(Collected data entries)
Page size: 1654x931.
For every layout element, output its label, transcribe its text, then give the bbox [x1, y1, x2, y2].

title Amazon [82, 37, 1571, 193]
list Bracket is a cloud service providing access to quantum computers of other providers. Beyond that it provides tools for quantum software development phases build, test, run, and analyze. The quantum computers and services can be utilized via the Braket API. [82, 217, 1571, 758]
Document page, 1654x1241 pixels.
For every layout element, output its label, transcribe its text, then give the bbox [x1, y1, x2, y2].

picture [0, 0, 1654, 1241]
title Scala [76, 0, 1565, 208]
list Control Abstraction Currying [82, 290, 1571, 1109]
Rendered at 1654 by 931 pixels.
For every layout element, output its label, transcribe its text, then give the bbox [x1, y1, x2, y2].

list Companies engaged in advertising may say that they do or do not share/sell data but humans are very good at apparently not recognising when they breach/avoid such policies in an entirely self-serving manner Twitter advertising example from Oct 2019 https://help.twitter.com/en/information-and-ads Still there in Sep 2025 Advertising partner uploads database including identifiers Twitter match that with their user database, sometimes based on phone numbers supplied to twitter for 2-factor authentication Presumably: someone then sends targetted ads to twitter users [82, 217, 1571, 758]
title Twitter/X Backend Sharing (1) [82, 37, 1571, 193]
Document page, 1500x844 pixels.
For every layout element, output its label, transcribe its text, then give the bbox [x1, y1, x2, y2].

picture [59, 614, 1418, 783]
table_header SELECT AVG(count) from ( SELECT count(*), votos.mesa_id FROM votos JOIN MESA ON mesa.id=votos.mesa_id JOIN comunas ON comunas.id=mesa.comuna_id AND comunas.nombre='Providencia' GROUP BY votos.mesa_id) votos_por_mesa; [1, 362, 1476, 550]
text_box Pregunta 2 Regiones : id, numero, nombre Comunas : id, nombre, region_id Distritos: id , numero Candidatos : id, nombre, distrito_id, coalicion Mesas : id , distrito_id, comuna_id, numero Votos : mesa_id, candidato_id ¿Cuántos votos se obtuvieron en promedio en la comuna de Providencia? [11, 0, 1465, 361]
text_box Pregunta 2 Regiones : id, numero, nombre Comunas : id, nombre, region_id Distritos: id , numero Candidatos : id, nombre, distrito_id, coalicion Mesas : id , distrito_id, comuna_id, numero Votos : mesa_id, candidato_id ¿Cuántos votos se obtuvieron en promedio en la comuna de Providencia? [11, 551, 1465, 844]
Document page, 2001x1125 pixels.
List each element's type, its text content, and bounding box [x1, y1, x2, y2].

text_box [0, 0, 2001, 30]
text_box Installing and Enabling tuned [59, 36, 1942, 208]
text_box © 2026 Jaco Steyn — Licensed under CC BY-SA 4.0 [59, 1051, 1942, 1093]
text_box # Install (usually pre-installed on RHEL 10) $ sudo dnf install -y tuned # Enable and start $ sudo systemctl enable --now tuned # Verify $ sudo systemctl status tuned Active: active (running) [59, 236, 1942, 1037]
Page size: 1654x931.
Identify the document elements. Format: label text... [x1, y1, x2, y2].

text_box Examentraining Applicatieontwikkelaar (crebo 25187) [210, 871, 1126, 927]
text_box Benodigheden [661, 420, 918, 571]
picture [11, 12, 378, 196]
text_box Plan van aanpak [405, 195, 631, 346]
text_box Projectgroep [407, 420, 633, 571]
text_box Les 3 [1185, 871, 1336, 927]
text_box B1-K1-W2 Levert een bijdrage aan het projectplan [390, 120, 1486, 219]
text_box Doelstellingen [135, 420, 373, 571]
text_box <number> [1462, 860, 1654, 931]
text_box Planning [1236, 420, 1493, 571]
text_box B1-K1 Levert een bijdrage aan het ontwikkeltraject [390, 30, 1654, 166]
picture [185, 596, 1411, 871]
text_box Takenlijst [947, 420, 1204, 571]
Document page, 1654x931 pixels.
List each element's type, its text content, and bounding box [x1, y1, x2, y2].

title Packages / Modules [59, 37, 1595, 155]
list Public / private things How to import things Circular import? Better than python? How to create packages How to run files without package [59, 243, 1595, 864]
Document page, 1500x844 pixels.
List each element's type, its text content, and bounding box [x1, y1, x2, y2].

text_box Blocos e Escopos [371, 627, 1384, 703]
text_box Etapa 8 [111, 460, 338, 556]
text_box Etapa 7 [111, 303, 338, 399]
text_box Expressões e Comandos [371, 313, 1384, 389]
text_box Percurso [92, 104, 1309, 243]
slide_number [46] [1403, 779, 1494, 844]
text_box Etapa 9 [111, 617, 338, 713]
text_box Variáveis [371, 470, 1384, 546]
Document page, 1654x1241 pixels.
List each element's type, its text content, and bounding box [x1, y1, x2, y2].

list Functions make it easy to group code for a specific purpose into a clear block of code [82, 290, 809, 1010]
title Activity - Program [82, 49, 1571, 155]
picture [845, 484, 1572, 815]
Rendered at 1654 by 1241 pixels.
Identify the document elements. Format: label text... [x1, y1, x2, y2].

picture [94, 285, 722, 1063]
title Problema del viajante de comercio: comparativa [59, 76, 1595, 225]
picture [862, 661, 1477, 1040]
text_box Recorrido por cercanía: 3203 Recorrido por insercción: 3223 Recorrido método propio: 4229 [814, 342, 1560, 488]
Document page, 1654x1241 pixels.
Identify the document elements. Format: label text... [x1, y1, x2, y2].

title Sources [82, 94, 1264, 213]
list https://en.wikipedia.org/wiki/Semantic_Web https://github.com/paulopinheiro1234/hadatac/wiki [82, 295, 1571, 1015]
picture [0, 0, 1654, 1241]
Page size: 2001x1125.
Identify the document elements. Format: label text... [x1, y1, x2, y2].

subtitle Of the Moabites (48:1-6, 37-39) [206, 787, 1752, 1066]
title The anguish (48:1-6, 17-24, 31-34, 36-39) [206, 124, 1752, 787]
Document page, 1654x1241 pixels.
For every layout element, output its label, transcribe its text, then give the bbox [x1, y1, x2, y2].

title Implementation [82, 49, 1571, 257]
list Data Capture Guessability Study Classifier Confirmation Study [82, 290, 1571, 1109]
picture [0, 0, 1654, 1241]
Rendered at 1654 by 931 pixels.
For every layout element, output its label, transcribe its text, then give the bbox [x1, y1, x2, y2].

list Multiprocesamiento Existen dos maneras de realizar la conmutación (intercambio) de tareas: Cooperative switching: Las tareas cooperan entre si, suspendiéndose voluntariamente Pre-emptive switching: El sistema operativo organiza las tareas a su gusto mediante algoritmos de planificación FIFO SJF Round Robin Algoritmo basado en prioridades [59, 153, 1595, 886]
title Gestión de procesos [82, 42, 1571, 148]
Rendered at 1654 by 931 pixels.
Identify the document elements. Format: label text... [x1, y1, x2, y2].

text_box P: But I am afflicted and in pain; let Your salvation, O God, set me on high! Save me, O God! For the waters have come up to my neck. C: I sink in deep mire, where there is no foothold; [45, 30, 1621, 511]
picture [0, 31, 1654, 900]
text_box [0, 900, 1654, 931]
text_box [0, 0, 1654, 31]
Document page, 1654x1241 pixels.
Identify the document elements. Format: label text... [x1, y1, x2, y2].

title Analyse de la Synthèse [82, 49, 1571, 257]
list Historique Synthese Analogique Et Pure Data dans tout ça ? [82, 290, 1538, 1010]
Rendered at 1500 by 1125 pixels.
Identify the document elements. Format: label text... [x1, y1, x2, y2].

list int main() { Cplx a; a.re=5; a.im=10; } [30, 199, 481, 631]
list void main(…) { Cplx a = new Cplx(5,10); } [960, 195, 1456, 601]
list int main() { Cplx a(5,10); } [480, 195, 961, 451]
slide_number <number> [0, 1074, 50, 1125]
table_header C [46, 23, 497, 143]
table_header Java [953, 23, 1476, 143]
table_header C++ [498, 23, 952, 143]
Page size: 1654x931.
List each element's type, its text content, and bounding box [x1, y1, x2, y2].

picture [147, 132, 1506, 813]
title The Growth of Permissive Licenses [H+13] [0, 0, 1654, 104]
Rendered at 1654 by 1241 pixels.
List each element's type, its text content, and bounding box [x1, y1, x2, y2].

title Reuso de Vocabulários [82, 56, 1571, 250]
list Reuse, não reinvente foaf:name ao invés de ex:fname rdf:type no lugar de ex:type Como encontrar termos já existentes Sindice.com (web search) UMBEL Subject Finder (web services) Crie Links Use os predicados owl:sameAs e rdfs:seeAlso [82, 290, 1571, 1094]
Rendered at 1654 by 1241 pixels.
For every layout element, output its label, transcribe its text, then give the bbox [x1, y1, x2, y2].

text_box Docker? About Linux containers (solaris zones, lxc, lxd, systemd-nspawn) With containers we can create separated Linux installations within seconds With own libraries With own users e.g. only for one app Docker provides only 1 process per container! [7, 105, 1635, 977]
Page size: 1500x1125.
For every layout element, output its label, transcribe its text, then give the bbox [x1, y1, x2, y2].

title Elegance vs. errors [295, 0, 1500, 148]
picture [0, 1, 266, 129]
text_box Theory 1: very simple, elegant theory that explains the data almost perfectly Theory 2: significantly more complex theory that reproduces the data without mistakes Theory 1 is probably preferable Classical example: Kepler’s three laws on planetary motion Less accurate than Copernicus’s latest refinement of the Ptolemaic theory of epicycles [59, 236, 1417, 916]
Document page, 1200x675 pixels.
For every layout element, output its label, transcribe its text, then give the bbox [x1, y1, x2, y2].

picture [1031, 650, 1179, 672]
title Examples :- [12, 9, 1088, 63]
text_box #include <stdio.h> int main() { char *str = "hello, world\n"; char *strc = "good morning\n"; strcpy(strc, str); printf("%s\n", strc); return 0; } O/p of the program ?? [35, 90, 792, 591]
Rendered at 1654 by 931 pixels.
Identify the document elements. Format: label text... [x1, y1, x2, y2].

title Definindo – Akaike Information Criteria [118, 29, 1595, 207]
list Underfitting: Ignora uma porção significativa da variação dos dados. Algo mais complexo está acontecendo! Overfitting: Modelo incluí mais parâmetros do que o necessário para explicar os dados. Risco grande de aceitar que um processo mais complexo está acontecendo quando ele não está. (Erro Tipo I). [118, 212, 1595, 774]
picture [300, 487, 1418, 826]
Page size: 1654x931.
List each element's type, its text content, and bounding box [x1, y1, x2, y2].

*What you are asked to do:* Please change "transcribe" to "record" in the part of the rows that opens at their start and closes with the line containing "list Control Abstraction", and give that part back with everything else unchanged.

*Output below:*
Page size: 1654x931.
For every layout element, output its label, record its text, then give the bbox [x1, y1, x2, y2].

title Amazon [82, 37, 1571, 193]
list Bracket is a cloud service providing access to quantum computers of other providers. Beyond that it provides tools for quantum software development phases build, test, run, and analyze. The quantum computers and services can be utilized via the Braket API. [82, 217, 1571, 758]
Document page, 1654x1241 pixels.
For every layout element, output its label, record its text, then give the bbox [x1, y1, x2, y2].

picture [0, 0, 1654, 1241]
title Scala [76, 0, 1565, 208]
list Control Abstraction Currying [82, 290, 1571, 1109]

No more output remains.